I want to charge a 12v lead acid battery with a dc motor used on the Power Core E100 rated at 24v 100w. I’m spinning the motor with a bike so the output voltage fluctuates which I assume isn’t good for charging lead-acid batteries. I've seen elsewhere that I also need to limit the current to 10-30% of the capacity of the battery, so what components would I need in between the motor and the battery to safely charge it?
There many ways how to limit the current.
Simplest is to use a series resistor, but it is not efficient because it will waist the power at motor low speed when the power can be used for charging.
The second option is transistor/linear current limiter. Certainly better than 1) but only sometime better than 3)
(when the motor voltage is too low for charging, not your case)
(or when the motor voltage is far away from maximum power peak, can be your case)
The most efficient is buck-boost converter with current limiting feature. There are many modules of these a can be buy for few dollars.
Btw, when the motor generates 4A and you want to charge with 2A the another 2A are waisted, so the converter does not provide the advantage. It is the same efficient as transistor limiter.
Is you want to make it perfect efficient you must to deal with MPPT regulator with current limiter together.
Battery charging is much more complex than that
A battery charger is a thing you should never homebrew - that's the surest way of destroying a battery.
Several billion dollars of engineering have gone into determining how exactly to charge a lead-acid battery successfully. Proper, modern 3-stage charge controllers are built into lots of things. You are better off getting such a controller and put it in front of your generator. A solar charge controller might be a good choice.
Another option is to not hack that motor at all, and go with a different thing - an automotive alternator, which is specifically designed for that One Job and has the correct battery charge controller built-in. A "one wire" alternator would be ideal but any GM or Ford alternator isn't particularly difficult to adapt. Your only real design challenge is getting it spinning at an appropriate speed.
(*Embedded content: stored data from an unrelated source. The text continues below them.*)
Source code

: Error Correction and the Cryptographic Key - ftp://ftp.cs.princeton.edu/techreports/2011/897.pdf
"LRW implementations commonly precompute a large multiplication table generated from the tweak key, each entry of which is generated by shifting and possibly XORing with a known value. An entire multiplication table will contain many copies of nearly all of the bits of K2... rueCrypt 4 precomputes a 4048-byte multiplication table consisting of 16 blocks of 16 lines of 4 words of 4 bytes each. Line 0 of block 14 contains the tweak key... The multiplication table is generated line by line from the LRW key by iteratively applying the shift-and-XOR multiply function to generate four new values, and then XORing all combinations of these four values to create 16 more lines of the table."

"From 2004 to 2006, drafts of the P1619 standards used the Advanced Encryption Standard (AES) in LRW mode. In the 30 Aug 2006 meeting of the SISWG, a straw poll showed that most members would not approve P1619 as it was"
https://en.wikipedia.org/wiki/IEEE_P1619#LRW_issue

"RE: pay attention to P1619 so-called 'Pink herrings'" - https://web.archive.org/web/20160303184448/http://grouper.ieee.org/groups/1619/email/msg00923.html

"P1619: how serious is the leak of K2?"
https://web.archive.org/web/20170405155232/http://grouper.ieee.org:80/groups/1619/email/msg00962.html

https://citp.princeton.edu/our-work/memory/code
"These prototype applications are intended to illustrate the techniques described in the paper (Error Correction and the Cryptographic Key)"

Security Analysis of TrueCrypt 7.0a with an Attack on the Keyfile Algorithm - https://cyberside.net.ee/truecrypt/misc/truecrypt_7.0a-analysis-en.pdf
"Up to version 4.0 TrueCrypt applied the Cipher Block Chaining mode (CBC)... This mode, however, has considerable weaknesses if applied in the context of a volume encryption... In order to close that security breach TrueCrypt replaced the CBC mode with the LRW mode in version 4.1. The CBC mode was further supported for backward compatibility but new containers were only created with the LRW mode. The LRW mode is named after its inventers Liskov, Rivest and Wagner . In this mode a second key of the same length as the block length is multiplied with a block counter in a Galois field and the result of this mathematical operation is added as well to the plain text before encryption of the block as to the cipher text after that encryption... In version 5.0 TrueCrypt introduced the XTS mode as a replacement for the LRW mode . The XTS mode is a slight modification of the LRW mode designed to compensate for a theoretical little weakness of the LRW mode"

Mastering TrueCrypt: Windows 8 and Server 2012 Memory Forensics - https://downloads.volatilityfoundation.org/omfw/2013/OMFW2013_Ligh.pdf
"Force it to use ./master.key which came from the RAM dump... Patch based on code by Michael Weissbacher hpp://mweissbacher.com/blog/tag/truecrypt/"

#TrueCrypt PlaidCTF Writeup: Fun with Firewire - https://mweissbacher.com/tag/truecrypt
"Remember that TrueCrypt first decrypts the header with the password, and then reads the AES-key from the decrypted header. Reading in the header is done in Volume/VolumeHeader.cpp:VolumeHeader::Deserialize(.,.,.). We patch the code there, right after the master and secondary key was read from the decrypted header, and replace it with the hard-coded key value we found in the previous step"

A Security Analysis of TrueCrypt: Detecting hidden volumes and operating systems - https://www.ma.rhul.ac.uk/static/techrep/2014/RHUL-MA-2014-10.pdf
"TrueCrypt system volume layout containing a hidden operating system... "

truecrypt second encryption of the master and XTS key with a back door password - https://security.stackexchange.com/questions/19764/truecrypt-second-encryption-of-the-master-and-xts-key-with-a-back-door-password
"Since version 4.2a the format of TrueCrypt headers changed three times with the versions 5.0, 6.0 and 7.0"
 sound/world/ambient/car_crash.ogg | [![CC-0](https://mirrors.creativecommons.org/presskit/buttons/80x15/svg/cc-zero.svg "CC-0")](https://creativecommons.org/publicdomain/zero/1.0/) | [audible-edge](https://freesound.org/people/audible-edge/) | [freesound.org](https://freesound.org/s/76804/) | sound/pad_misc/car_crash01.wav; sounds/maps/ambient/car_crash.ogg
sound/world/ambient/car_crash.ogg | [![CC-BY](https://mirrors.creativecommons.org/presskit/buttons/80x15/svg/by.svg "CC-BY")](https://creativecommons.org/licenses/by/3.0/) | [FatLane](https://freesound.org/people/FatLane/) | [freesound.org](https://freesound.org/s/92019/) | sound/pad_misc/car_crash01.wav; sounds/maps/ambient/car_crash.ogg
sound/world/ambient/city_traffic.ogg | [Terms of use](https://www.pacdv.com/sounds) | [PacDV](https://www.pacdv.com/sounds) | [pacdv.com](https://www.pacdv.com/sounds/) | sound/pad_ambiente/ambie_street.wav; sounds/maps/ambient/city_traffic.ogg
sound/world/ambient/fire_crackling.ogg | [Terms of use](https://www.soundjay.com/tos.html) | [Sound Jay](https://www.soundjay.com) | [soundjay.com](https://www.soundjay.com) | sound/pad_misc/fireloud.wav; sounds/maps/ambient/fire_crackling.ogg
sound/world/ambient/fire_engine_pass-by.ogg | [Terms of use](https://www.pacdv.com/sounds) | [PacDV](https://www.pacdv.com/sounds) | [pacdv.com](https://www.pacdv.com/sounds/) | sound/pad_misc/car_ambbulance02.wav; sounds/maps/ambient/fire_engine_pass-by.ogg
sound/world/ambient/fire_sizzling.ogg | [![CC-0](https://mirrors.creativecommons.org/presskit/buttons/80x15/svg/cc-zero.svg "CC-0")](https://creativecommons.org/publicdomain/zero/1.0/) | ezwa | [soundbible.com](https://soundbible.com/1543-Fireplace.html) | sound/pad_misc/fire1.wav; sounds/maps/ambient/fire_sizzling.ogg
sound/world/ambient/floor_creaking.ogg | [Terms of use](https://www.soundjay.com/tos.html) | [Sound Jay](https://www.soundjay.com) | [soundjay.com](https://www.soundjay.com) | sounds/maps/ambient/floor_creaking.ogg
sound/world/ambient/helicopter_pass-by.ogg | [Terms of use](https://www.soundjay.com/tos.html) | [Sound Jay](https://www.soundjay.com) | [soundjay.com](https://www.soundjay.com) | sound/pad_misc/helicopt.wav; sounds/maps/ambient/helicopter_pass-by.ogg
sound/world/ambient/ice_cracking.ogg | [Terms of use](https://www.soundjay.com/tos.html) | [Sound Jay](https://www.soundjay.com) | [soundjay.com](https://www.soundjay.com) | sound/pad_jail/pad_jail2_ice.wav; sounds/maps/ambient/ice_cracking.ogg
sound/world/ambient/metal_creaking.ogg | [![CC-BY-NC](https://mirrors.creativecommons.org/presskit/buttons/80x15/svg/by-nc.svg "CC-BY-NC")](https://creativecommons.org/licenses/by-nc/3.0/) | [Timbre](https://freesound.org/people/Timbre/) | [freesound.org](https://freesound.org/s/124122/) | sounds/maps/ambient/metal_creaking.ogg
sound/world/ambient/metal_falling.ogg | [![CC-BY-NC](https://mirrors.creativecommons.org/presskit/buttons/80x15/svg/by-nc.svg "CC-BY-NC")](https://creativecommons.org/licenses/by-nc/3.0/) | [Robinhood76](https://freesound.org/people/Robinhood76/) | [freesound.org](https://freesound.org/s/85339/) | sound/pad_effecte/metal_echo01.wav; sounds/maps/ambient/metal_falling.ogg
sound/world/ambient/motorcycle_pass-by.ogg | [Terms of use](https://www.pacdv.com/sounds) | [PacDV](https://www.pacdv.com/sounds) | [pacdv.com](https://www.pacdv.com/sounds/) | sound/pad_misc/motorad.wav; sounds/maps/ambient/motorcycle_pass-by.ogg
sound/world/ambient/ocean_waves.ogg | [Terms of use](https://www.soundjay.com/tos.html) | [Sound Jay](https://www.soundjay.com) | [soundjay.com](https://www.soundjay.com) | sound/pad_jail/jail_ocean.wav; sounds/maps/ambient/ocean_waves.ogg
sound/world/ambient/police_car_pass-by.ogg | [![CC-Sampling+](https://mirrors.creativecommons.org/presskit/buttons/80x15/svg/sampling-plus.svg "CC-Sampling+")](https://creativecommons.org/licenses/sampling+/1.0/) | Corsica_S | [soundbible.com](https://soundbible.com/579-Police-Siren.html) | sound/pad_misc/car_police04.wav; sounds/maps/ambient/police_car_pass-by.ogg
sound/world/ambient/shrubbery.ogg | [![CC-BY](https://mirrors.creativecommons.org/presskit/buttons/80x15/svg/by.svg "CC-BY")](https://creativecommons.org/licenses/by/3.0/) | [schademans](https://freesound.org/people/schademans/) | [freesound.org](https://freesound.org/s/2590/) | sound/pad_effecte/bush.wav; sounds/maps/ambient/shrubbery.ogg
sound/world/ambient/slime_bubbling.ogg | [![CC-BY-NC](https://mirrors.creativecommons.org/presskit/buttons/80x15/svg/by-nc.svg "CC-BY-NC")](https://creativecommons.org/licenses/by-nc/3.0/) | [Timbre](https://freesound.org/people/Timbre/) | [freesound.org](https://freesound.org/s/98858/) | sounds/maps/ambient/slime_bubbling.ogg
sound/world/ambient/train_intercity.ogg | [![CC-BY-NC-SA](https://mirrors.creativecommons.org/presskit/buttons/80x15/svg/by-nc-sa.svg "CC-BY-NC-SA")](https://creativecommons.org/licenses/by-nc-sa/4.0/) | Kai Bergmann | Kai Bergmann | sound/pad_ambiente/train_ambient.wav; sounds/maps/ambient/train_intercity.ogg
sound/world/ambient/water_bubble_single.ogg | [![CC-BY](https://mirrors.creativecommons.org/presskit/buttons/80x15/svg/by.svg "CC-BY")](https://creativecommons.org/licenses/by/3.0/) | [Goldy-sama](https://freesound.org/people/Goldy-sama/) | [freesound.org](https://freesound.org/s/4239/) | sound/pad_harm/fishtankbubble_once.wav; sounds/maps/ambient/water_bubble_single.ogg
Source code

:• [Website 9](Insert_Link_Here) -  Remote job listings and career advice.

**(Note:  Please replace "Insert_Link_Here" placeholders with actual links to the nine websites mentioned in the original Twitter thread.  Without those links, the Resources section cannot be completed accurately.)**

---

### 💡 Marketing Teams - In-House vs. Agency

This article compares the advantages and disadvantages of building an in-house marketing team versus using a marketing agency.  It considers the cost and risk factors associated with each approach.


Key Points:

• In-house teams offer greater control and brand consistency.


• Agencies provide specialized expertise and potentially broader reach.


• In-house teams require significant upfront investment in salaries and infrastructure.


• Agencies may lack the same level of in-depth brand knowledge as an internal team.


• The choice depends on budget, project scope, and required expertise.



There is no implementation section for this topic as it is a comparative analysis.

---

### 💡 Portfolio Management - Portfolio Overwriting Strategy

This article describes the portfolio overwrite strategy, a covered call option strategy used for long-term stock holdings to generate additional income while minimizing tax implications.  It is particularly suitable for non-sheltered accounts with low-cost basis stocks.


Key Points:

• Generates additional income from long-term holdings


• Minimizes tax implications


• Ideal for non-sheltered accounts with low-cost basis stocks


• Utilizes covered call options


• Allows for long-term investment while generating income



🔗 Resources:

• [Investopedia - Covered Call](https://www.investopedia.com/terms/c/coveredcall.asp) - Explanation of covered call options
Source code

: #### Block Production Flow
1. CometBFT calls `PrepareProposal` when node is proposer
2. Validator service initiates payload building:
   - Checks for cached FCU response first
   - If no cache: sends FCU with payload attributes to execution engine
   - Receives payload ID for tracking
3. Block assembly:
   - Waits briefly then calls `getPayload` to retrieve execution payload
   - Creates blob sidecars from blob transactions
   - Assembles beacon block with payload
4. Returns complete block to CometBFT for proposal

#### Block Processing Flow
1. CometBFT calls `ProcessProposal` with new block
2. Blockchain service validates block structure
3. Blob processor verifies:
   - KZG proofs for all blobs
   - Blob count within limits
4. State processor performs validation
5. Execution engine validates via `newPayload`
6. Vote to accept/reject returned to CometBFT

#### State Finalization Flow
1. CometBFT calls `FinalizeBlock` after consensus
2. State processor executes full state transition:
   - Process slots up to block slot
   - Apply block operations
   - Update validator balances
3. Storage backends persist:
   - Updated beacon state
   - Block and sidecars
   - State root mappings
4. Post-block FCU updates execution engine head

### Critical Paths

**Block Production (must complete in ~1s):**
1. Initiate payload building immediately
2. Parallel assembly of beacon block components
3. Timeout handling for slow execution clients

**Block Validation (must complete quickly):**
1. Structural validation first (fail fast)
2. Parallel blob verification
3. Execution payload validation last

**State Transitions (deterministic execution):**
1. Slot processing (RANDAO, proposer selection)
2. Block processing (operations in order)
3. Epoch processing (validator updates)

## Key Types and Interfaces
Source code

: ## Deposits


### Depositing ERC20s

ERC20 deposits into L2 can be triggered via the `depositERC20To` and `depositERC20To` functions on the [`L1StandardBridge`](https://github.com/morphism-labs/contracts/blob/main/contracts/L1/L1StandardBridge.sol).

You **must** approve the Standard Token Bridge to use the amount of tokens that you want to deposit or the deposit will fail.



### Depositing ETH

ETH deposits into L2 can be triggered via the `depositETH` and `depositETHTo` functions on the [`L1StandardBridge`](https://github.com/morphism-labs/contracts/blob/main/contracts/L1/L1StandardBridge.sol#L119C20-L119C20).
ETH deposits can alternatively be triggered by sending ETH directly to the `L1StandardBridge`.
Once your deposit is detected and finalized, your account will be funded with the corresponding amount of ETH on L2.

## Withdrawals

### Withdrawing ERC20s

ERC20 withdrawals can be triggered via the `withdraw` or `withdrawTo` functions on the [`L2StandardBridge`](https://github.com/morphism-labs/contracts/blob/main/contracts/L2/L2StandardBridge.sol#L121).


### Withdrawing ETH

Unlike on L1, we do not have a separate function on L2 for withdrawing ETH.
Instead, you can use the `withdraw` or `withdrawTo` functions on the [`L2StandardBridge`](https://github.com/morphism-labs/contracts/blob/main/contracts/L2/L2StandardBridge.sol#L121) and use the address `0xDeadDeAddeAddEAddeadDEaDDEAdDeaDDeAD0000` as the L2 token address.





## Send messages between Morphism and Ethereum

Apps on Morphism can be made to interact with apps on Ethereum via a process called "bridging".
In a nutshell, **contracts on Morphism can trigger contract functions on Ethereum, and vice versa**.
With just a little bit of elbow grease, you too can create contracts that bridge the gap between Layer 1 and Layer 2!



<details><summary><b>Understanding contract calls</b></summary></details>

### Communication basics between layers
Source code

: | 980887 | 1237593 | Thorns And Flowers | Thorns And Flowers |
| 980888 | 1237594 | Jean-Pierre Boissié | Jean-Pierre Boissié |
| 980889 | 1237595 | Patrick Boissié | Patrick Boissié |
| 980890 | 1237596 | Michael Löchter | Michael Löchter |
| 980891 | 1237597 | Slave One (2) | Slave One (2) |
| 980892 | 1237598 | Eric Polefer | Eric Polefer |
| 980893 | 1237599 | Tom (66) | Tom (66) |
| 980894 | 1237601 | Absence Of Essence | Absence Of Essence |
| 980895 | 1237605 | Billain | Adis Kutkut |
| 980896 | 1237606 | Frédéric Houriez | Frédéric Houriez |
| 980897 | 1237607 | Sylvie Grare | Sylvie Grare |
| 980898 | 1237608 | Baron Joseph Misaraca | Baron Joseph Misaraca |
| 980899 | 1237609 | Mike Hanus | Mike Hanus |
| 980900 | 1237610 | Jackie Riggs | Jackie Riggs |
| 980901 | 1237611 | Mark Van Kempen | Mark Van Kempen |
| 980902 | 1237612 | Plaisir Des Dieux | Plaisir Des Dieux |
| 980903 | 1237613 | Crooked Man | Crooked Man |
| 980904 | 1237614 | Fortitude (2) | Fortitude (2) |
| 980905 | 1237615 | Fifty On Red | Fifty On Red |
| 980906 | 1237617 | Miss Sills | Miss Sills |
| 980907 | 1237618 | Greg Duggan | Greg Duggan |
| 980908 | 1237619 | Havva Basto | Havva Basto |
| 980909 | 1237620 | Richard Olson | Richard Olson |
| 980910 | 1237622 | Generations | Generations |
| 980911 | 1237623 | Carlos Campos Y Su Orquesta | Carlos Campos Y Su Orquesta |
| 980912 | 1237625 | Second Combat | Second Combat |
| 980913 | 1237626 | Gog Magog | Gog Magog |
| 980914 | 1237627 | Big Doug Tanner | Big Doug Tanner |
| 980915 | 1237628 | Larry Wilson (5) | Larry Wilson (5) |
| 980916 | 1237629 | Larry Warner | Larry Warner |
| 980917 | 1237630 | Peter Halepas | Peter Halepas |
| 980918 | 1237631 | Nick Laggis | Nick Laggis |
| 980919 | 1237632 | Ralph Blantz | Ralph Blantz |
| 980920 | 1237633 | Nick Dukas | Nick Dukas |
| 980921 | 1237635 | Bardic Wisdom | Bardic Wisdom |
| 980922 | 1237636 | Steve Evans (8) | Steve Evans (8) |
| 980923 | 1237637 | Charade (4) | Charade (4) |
Fluctuating voltage is okay. You should have a diode in the circuit to prevent the battery from making the motor spin when you don't pedal. When the voltage is below the battery voltage, no current flows. When it's above, the battery drags it down to the battery voltage. Components in parallel have the same voltage - it's not possible to have for example 14V across the battery and 24V across the motor at the same time.
In your battery's data sheet there should be a chart showing the current and voltage in a typical charge cycle, like this one. You notice two phases: first the current is limited and the voltage increases, then the voltage hits a limit and we keep it there and let the current decrease. So basically, both the current and the voltage have to be at their limits or below. Whichever one is at the limit, the battery chooses the other one.
So you just watch the voltage and current, and if either one goes too high, you pedal slower. Eventually you stop pedalling and they are fully charged.
If you have a multimeter, you don't need a fancy circuit for that. Watch the current mostly, and every now and again, check the voltage. When the voltage is high enough, watch the voltage all the time. It sounds a bit tedious, so if you want to build a circuit, you could build one that turns on an LED when either the voltage or the current is too high.
If your battery is big enough, then you don't need to measure the current at all because you know that if you pedal as hard as you can you're still not overloading it on current.
Lead-acid batteries are quite resilient - nothing like those lithium-polymer batteries that like to swell up and then explode in jets of fire. Under almost all conditions the worst thing that's likely to happen is you reduce the battery's lifespan or capacity (in extreme cases, all the way to zero).
You will see discussion about the best ways to charge them. This is all about maximizing the lifetime so you get 3 years of working life instead of 1. If you don't really care about the lifetime so much, you can go nuts.
There is one danger to be aware of: charging (especially overcharging) can generate hydrogen gas, which has a risk of explosion if it builds up to a certain concentration in the air. Therefore, you should charge your battery in a ventilated area where any hydrogen will disperse instead of building up. These hydrogen explosions are rare, but they have happened before.
Apart from that, enjoy your experiment.
Just because the motor is designed for DC input doesn't mean that if you run it as a dynamo you'll necessarily get DC output. Unless it's a brushed motor, you may need to rectify the output (with a diode), smooth it (with a capacitor) and limit the voltage to an appropriate voltage for charging your battery (lead acids should not usually be charged at more than 2.3v per cell when charging at standard temperature, and your 12v battery will have 6 cells, so you should not provide it more than 13.8v). This is the most complicated part of your circuit, but you could potentially use an off-the-shelf voltage regulator IC for it. Limiting the current can be achieved with a suitably calculated resistor, assuming you don't mind wasting a little power.
Alternatively, you could look into ICs specific to the application, e.g. a MAX17702.